**Exercise:** Copy out the material below word for word, leaving out the pictures.
=== Raw records ===
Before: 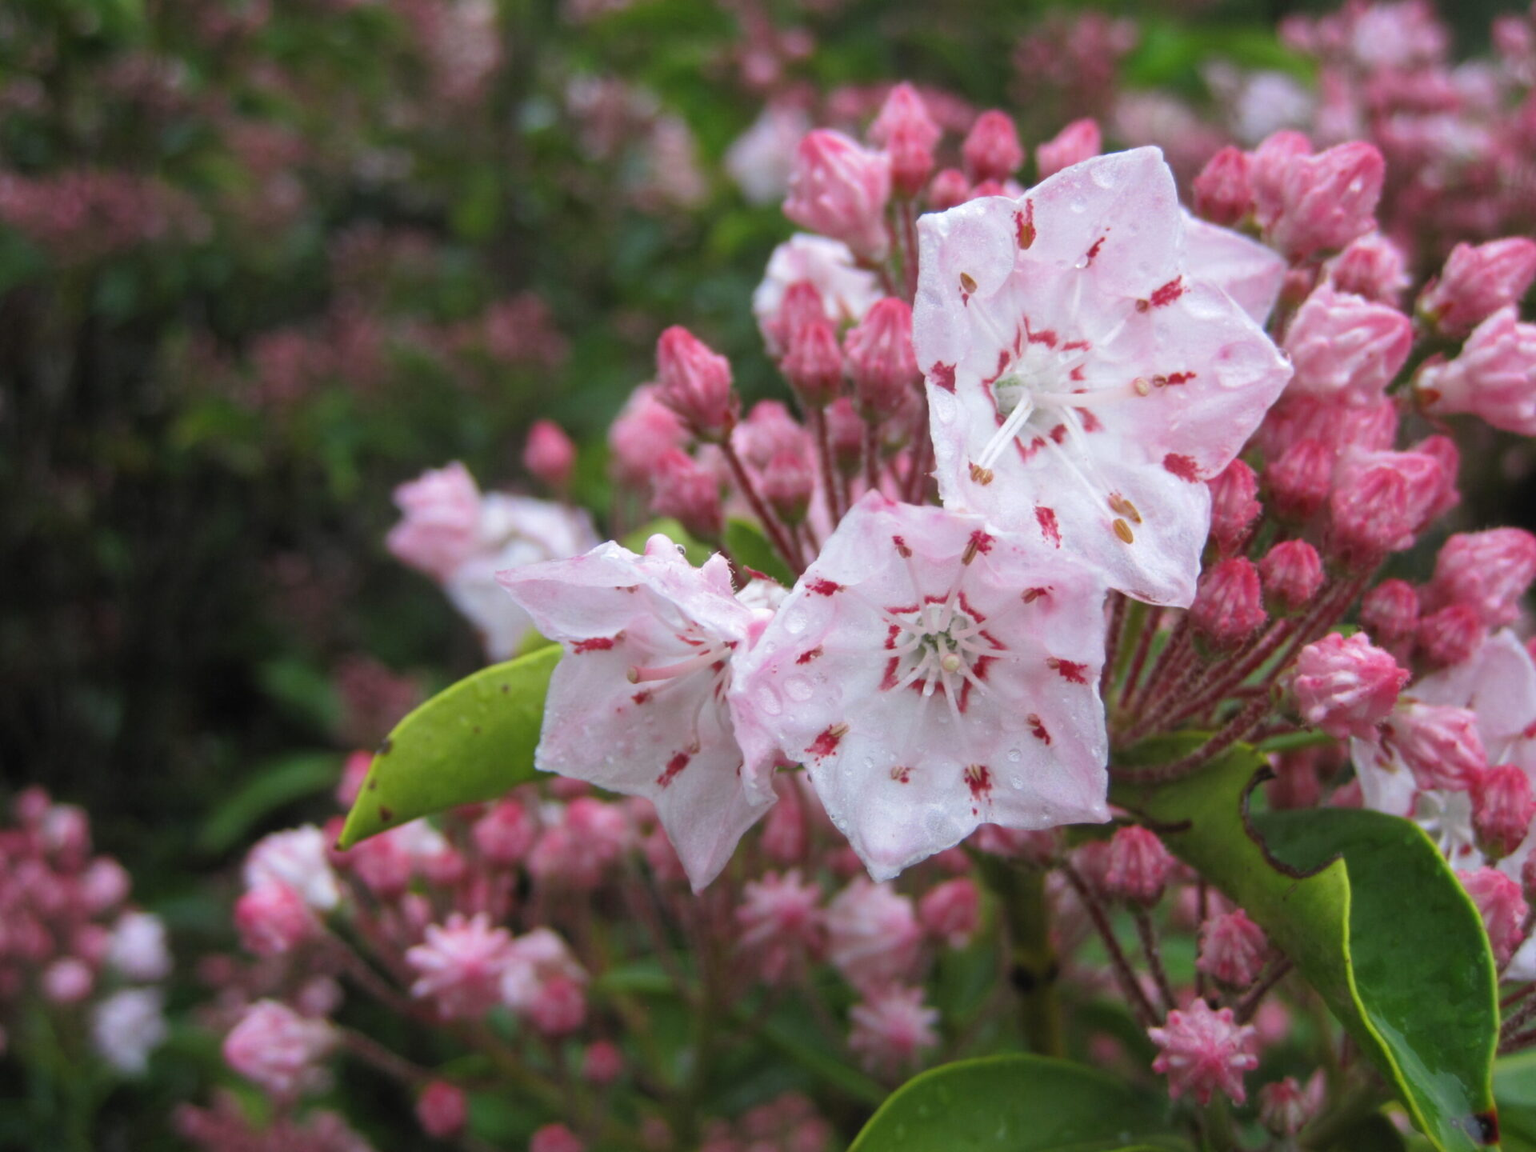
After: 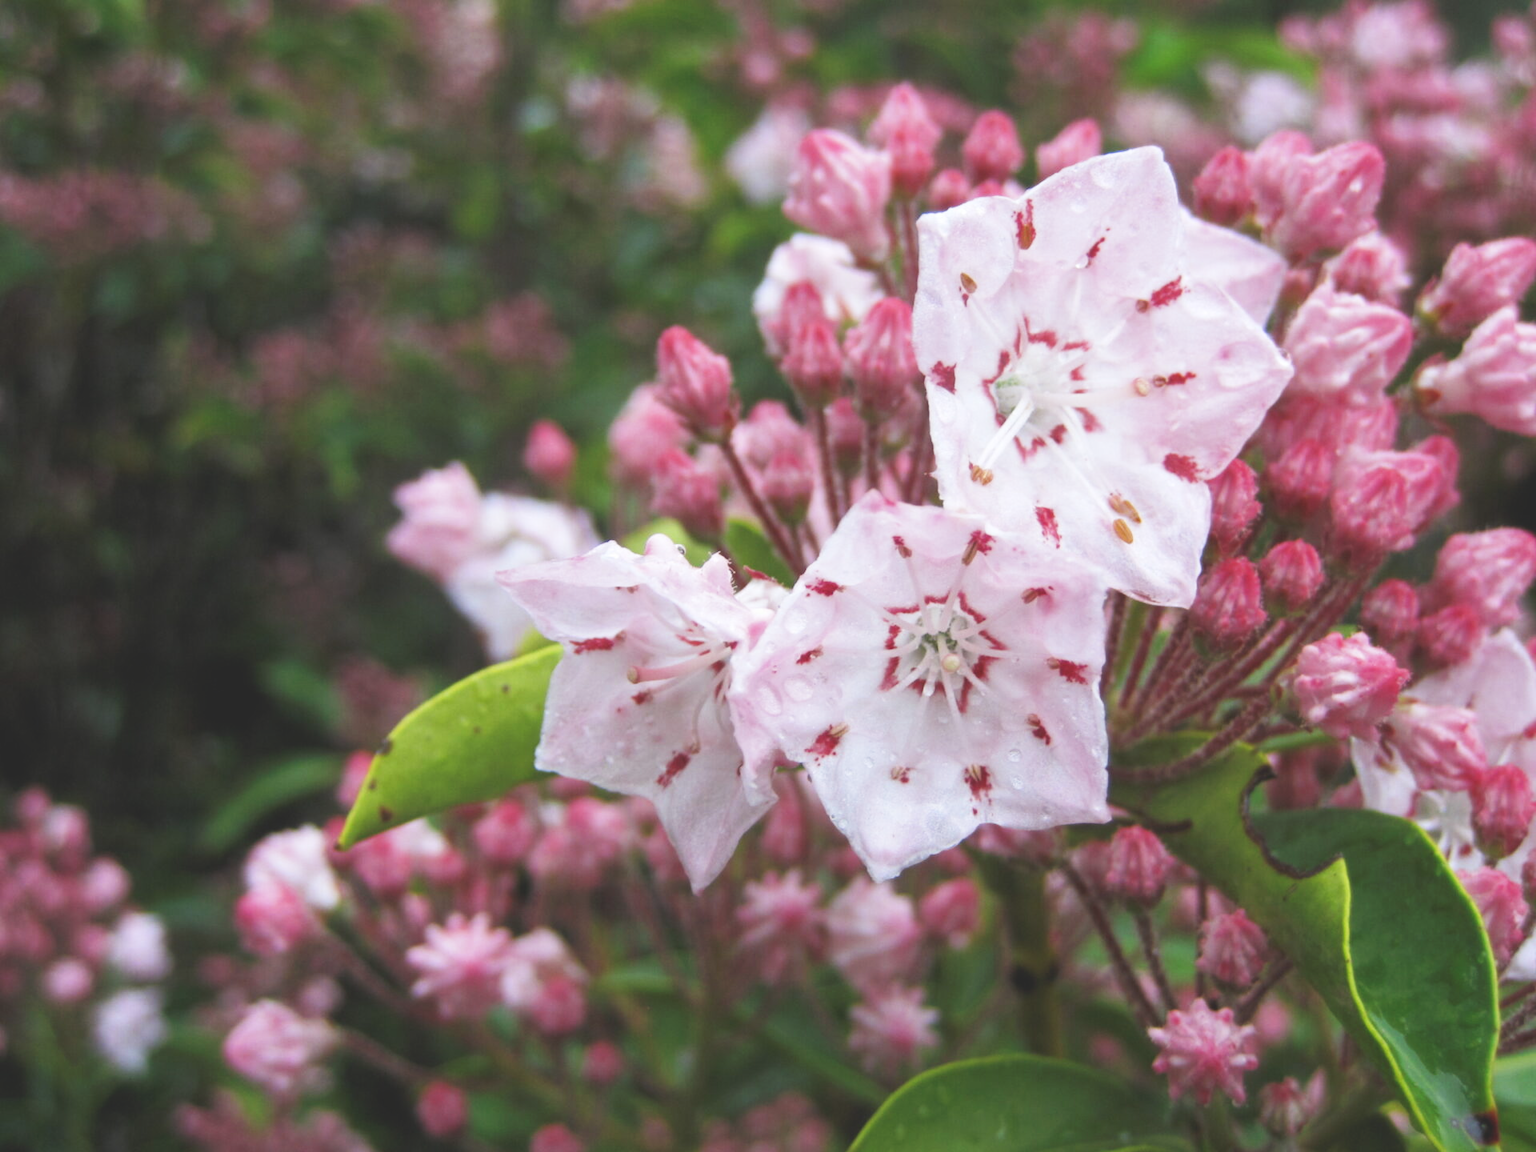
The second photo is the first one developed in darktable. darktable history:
color zones: curves: ch0 [(0.068, 0.464) (0.25, 0.5) (0.48, 0.508) (0.75, 0.536) (0.886, 0.476) (0.967, 0.456)]; ch1 [(0.066, 0.456) (0.25, 0.5) (0.616, 0.508) (0.746, 0.56) (0.934, 0.444)]
tone curve: curves: ch0 [(0, 0) (0.003, 0.156) (0.011, 0.156) (0.025, 0.161) (0.044, 0.164) (0.069, 0.178) (0.1, 0.201) (0.136, 0.229) (0.177, 0.263) (0.224, 0.301) (0.277, 0.355) (0.335, 0.415) (0.399, 0.48) (0.468, 0.561) (0.543, 0.647) (0.623, 0.735) (0.709, 0.819) (0.801, 0.893) (0.898, 0.953) (1, 1)], preserve colors none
===
**In response:**
Before: 
After: 
The second photo is the first one developed in darktable. darktable history:
color zones: curves: ch0 [(0.068, 0.464) (0.25, 0.5) (0.48, 0.508) (0.75, 0.536) (0.886, 0.476) (0.967, 0.456)]; ch1 [(0.066, 0.456) (0.25, 0.5) (0.616, 0.508) (0.746, 0.56) (0.934, 0.444)]
tone curve: curves: ch0 [(0, 0) (0.003, 0.156) (0.011, 0.156) (0.025, 0.161) (0.044, 0.164) (0.069, 0.178) (0.1, 0.201) (0.136, 0.229) (0.177, 0.263) (0.224, 0.301) (0.277, 0.355) (0.335, 0.415) (0.399, 0.48) (0.468, 0.561) (0.543, 0.647) (0.623, 0.735) (0.709, 0.819) (0.801, 0.893) (0.898, 0.953) (1, 1)], preserve colors none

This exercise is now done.